Activity.
Render the lines from the line with "form 1000 (m³)." to the line with "Logged volume: 2.286 (kL)" as a two-column CSV with the headers text and answer. Give one row for each line and its answer, put each in a single quoted field, and change any line breaks to spaces.
** Opening Data for processing block **
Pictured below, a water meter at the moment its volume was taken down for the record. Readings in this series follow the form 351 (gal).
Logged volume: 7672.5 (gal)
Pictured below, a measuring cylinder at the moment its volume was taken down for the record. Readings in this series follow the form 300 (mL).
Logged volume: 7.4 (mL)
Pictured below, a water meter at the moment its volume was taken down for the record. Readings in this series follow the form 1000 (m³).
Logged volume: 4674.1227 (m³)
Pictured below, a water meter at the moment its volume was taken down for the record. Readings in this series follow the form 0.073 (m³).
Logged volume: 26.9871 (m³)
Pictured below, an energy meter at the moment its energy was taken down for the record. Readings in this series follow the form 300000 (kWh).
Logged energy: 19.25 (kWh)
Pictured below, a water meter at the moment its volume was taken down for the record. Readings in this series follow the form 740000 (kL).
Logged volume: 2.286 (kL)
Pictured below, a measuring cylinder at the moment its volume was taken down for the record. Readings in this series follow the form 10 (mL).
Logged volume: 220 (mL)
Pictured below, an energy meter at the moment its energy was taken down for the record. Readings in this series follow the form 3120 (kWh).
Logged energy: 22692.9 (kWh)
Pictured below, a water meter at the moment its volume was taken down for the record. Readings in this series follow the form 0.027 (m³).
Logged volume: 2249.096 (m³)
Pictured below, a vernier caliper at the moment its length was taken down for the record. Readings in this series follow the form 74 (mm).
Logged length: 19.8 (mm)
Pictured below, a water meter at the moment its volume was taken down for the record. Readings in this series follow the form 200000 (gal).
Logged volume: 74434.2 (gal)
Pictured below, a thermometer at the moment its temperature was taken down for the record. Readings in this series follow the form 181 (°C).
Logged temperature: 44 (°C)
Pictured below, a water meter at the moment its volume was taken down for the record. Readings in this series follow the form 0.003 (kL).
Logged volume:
** Closing Data for processing block **
Task answer.
text,answer
"Pictured below, a water meter at the moment its volume was taken down for the record. Readings in this series follow the form 1000 (m³). Logged volume:","4674.1227 (m³)"
"Pictured below, a water meter at the moment its volume was taken down for the record. Readings in this series follow the form 0.073 (m³). Logged volume:","26.9871 (m³)"
"Pictured below, an energy meter at the moment its energy was taken down for the record. Readings in this series follow the form 300000 (kWh). Logged energy:","19.25 (kWh)"
"Pictured below, a water meter at the moment its volume was taken down for the record. Readings in this series follow the form 740000 (kL). Logged volume:","2.286 (kL)"